### VOTRE TÂCHE
Rédigez la suite du texte sur les règles d'urbanisme à Laplume, à partir de sa dernière phrase.

### DOCUMENT SOURCE
Urbanisme

Urbanisme.
«La maison de ses rêves»…rêve inaccessible….Le Maire vous informe.

Rêve inaccessible…Peut-être. Pourquoi ? Car, dans le cadre d’une vie en société, l’urbanisation est soumise à des règles, afin de garantir une cohérence et une homogénéité du paysage architectural et environnemental.

Ces règles sont d’autant plus strictes lorsqu’elles concernent l’habitat dans le périmètre des bâtiments classés.

Sur la commune de LAPLUME, deux édifices sont concernés. L’église de CAZAUX à la périphérie du bourg, édifice inscrit, l’église Saint BARTHELEMY, édifice classé, au centre du bourg.
Classé ou inscrit, dans un périmètre de 500m à vol d’oiseau des édifices désignés, toute construction ou modification de constructions existantes est soumise à autorisations diverses. Cela va d’une construction nouvelle jusqu'à la peinture des volets.
L’occupation du domaine public est aussi soumise à autorisation. Faut-il rappeler que dans le bourg, le domaine public s’étend, sauf cas particuliers, jusqu’au droit des murs des habitations.

En dehors de ces périmètres…..pas de règles ? Evidement, les règles sont les mêmes, mais il est vrai plus souples, car contrôlées par un nombre d’organismes moins importants.

### DONNÉES EXTRAITES
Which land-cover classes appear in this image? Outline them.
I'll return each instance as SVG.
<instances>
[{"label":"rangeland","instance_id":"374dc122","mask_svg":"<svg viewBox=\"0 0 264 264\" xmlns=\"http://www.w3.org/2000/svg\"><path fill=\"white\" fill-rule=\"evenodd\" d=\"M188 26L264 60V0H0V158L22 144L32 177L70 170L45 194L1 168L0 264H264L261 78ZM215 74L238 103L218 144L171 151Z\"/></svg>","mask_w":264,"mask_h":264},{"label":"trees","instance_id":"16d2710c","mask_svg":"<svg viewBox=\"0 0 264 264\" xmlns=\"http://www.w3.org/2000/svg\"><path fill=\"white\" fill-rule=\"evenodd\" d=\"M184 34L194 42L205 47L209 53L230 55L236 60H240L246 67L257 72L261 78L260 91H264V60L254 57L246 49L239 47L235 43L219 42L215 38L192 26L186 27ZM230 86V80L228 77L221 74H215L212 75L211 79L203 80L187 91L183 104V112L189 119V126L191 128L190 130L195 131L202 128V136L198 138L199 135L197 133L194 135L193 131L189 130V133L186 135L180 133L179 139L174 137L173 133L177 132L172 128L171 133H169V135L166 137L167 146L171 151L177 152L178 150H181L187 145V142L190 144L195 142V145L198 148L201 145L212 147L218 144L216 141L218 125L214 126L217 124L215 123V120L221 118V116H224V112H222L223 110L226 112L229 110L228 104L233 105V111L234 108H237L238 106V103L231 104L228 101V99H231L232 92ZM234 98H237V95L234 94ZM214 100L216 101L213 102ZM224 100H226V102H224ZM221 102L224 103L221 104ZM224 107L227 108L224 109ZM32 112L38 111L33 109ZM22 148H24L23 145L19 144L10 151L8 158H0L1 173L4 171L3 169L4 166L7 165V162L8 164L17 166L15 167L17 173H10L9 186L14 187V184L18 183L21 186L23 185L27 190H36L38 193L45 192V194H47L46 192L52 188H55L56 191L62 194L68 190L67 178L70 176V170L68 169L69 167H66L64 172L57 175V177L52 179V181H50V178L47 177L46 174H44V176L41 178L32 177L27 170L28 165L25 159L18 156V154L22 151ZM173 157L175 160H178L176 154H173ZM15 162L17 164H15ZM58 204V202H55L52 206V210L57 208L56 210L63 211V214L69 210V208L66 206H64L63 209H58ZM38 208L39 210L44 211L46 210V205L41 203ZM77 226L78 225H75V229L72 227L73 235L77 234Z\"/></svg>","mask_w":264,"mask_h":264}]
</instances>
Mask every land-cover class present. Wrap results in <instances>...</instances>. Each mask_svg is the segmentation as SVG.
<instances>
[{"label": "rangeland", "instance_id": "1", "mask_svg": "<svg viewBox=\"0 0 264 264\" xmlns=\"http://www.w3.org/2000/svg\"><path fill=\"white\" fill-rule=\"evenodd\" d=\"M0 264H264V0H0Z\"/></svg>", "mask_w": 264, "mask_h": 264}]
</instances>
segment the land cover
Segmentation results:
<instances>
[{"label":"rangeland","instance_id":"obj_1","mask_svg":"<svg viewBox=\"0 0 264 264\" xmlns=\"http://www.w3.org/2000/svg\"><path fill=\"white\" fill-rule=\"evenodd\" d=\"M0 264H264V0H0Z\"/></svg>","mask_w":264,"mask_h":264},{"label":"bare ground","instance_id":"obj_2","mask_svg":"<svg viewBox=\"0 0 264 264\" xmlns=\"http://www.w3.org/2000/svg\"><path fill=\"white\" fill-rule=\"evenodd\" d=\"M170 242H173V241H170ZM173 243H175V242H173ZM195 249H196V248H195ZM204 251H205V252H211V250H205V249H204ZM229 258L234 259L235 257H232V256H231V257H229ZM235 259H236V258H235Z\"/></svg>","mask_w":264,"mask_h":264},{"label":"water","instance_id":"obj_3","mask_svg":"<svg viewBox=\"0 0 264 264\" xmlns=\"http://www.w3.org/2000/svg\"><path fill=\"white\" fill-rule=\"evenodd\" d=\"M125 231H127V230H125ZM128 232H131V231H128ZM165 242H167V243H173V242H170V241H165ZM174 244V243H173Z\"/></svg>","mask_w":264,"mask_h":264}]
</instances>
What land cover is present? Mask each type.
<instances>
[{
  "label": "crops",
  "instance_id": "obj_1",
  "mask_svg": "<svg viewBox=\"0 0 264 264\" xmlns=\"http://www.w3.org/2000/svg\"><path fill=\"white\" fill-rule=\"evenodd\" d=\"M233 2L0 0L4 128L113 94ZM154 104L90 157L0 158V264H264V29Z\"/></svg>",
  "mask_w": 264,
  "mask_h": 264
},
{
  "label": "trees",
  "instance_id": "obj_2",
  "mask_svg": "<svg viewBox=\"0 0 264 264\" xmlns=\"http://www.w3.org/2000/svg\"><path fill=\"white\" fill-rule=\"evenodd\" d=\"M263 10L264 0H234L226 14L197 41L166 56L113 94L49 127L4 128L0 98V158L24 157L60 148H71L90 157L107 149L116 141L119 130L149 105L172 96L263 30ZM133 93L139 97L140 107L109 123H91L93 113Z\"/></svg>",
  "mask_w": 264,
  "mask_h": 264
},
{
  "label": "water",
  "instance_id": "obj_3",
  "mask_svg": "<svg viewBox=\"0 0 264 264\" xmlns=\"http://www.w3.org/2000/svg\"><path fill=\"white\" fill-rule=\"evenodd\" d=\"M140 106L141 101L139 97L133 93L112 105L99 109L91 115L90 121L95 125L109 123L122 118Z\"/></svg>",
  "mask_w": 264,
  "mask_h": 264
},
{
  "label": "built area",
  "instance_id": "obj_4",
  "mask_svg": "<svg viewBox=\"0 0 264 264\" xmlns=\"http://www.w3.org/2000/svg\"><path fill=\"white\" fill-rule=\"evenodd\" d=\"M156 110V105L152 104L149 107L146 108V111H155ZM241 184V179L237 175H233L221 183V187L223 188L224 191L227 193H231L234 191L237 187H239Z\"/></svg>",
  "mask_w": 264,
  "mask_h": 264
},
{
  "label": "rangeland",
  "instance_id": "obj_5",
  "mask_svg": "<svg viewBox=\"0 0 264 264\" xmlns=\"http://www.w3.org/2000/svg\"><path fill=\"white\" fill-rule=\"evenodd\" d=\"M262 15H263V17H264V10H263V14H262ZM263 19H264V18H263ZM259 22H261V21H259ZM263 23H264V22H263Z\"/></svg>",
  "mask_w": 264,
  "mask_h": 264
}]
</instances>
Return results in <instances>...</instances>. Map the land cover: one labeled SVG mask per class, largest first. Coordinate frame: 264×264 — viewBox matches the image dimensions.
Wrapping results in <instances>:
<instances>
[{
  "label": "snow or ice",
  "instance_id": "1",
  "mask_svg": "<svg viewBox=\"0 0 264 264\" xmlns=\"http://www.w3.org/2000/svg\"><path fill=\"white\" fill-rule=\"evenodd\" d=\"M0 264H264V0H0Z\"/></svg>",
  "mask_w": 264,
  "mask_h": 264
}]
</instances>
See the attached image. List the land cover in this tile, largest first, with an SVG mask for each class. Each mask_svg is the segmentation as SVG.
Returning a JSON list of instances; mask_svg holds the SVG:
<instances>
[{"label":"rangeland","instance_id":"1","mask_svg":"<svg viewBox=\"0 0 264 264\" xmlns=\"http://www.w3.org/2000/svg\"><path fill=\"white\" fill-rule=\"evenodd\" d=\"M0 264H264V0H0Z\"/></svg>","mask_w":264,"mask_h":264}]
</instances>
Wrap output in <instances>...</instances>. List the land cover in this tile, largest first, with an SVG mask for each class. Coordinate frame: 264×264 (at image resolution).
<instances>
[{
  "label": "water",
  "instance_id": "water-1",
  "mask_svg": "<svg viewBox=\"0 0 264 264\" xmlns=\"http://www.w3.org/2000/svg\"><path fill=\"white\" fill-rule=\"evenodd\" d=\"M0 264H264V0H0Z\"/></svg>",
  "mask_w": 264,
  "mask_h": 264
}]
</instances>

### ZONE DE RÉPONSE
Outre le fait que ces procédures garantissent une cohérence architecturale, elles garantissent aussi une équité entre les personnes, et il n’est pas normal que certains fassent l’effort de s’adapter aux réglementations, en acceptant les désagréments engendrés, au détriment d’autres qui se substituent aux demandes et font ce que bon leur semble.

L’église SAINT BARTHELEMY fait l’objet d’un projet de restructuration, et à ce titre les organismes compétents s’intéressent à notre commune. J’ai été alerté par ces derniers d’un certain nombre de « points noirs », et je tiens à rappeler que le Maire n’a pas les pleins pouvoirs en matière d’urbanisme.

Pour toutes ces procédures, une visite en Mairie s’impose. Avec les services concernés, je me tiens à votre entière disposition pour vous renseigner.

Il est préférable « de douter et de demander » plutôt que « de faire en pensant que ».